NASA’s Environmental Assessment (EA) for the project was challenged last year in a federal lawsuit filed by the Office of Hawaiian Affairs (OHA), an agency of the state of Hawaii. In July, the court ruled a portion of the EA called cumulative impacts analysis was inadequate, and ordered NASA to prepare a new EA. The court expressly declined to require NASA to complete an EIS.
Notwithstanding the court’s order, however, NASA has decided to prepare a full EIS, in recognition of the concerns and feelings expressed by members and representatives of the Native Hawaiian community. NASA will work with OHA over the next several months to ensure the concerns of the Native Hawaiian community are addressed in the EIS. A formal public scoping process, including public meetings, will begin later this year.
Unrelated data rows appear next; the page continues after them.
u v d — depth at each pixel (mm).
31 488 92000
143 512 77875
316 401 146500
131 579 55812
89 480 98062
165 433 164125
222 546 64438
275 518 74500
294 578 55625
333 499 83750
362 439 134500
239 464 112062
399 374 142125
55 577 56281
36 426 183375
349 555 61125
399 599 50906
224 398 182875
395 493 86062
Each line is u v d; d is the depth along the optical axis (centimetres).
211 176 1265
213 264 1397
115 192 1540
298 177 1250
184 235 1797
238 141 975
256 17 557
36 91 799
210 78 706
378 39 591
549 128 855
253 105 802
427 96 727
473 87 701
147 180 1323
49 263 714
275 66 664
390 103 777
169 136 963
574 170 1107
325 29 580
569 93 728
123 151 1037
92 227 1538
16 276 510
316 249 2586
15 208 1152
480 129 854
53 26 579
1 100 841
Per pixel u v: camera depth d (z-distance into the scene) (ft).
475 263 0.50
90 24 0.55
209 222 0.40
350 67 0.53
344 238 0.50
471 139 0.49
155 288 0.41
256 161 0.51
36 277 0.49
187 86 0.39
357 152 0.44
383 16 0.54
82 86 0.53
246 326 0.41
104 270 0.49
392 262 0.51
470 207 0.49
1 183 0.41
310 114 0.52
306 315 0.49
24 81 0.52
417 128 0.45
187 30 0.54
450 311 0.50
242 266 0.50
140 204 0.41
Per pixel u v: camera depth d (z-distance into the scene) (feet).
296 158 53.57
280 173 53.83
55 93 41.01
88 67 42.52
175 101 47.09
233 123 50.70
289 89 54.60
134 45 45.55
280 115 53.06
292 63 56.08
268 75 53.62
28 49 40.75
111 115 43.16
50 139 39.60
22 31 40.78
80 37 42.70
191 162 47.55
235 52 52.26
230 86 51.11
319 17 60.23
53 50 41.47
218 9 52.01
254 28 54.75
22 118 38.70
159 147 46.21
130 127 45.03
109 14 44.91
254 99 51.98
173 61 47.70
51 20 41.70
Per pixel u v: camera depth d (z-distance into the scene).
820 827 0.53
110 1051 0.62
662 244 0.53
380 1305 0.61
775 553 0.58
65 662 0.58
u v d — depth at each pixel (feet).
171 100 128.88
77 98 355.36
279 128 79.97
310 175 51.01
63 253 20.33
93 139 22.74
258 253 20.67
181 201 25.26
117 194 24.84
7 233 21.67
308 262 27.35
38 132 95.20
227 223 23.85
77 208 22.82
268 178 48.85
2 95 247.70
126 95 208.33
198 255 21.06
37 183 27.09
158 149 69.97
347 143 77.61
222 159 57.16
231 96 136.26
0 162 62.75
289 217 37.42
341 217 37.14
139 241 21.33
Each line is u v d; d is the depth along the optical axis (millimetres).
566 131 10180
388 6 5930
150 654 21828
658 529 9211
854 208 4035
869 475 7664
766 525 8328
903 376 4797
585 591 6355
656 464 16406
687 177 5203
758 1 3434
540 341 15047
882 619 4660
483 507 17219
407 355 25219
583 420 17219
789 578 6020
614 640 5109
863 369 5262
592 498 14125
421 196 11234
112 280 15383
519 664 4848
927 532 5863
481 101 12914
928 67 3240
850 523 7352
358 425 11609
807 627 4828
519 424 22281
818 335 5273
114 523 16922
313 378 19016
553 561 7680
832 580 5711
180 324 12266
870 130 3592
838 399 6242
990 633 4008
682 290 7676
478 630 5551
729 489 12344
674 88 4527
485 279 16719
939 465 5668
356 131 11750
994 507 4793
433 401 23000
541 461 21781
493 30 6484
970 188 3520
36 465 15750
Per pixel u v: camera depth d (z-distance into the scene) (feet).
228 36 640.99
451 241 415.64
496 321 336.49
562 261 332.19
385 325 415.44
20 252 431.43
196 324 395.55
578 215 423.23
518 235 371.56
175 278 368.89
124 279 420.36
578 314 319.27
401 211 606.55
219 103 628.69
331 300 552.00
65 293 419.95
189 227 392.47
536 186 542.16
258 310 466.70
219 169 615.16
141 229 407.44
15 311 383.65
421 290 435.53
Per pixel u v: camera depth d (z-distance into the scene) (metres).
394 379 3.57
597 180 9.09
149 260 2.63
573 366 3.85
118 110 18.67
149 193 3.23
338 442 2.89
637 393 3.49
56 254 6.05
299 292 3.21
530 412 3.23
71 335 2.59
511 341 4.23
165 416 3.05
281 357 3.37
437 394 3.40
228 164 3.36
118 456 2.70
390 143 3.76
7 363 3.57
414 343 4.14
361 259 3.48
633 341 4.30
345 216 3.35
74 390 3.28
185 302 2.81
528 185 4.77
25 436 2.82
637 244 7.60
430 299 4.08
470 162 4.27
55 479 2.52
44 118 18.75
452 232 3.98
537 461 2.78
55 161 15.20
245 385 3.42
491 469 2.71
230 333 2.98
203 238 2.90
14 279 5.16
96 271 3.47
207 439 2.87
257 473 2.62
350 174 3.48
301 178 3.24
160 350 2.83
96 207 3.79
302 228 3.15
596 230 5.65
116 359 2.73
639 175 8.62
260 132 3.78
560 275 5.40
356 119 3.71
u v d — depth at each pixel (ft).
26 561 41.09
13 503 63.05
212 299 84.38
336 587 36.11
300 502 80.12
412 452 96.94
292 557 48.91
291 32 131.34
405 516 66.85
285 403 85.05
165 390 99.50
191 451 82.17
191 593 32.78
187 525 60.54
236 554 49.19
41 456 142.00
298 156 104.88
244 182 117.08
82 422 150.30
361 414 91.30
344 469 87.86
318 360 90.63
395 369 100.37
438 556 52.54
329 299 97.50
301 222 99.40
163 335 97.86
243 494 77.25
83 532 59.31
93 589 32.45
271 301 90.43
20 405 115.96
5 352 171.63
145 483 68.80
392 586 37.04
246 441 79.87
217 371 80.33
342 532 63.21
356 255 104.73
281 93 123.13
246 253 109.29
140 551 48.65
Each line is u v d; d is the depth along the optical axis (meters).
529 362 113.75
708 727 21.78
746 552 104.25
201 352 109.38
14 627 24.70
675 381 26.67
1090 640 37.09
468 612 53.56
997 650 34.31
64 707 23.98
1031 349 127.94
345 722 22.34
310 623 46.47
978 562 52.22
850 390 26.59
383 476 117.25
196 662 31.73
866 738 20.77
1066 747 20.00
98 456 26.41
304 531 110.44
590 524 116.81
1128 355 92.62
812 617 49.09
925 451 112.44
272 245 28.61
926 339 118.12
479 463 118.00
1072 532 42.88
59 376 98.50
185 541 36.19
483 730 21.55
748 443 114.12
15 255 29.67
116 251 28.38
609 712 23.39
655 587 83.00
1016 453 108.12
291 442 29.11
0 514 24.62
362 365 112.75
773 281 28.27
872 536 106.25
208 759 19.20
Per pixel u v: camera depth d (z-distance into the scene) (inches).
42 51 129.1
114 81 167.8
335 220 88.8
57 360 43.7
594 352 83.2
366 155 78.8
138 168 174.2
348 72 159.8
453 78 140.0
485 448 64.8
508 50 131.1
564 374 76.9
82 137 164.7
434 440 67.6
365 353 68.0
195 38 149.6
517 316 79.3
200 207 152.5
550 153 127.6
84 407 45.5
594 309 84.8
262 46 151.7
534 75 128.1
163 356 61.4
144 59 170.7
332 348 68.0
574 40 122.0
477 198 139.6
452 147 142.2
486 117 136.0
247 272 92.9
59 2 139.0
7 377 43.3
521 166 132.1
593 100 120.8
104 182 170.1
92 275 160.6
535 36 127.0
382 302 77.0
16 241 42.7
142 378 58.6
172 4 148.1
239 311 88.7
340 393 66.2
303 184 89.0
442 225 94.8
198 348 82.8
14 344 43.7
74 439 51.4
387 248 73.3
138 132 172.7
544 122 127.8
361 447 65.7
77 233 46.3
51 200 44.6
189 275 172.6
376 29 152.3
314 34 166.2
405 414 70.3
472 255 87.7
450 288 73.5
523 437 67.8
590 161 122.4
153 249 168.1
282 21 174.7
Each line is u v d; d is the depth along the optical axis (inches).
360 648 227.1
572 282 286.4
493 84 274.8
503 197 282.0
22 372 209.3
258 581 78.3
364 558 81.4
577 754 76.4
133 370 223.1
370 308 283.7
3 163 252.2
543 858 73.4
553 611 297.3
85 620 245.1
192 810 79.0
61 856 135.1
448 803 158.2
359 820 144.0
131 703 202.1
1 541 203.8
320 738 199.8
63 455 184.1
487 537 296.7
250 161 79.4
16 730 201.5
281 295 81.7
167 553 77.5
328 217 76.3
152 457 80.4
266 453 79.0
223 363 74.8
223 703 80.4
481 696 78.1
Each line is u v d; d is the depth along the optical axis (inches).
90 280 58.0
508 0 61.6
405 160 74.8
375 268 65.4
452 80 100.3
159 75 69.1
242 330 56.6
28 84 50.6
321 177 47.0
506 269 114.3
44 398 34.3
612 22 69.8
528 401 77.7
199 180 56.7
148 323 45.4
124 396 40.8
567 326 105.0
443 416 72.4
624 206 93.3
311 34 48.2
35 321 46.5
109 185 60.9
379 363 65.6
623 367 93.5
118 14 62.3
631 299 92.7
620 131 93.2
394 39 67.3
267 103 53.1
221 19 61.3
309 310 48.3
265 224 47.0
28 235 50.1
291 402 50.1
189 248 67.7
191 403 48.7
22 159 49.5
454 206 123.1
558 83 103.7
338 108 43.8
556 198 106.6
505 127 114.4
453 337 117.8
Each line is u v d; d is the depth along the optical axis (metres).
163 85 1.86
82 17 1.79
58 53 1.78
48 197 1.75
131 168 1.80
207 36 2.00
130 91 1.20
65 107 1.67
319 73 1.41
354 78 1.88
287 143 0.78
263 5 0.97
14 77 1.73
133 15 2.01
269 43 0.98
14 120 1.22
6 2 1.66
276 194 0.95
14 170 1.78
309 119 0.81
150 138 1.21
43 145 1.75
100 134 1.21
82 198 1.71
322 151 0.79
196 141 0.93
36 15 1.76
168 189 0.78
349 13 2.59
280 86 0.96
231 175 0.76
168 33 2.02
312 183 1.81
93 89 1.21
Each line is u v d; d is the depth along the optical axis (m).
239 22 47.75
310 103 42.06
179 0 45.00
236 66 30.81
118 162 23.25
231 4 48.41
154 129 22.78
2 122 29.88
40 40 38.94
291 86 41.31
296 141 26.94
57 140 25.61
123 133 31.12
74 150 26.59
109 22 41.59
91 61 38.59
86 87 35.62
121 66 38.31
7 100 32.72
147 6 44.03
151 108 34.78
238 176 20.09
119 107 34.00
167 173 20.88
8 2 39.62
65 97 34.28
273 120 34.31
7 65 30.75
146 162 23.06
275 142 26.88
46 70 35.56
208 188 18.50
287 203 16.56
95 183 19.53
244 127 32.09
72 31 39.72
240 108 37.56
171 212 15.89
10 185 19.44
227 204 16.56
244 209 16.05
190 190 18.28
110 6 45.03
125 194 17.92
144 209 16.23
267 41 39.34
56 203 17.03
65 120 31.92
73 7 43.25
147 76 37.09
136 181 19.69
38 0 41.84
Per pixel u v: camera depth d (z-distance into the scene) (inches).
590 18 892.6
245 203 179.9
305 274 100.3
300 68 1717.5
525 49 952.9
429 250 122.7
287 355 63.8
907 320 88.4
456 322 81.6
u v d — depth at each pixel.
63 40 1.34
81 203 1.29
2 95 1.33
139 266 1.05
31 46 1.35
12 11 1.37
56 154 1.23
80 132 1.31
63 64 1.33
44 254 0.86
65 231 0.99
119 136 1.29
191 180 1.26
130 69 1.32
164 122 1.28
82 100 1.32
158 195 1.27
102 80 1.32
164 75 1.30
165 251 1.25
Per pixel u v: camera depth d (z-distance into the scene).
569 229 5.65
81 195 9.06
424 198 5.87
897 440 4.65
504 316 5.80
The Outrigger Telescope Project is part of NASA’s Astronomical Search for Origins science theme. The smaller telescopes, arrayed around the large 10-meter Keck telescopes, would be able to combine the light they gather from distant objects in the universe with light from the larger telescopes, using a technique called interferometry, producing images of far greater resolution than possible using the 10-meter telescopes alone.
The Outrigger project would serve as a test for future interferometer systems in space. Such space systems would have the resolving poer to search for Earth-like planets around nearby stars.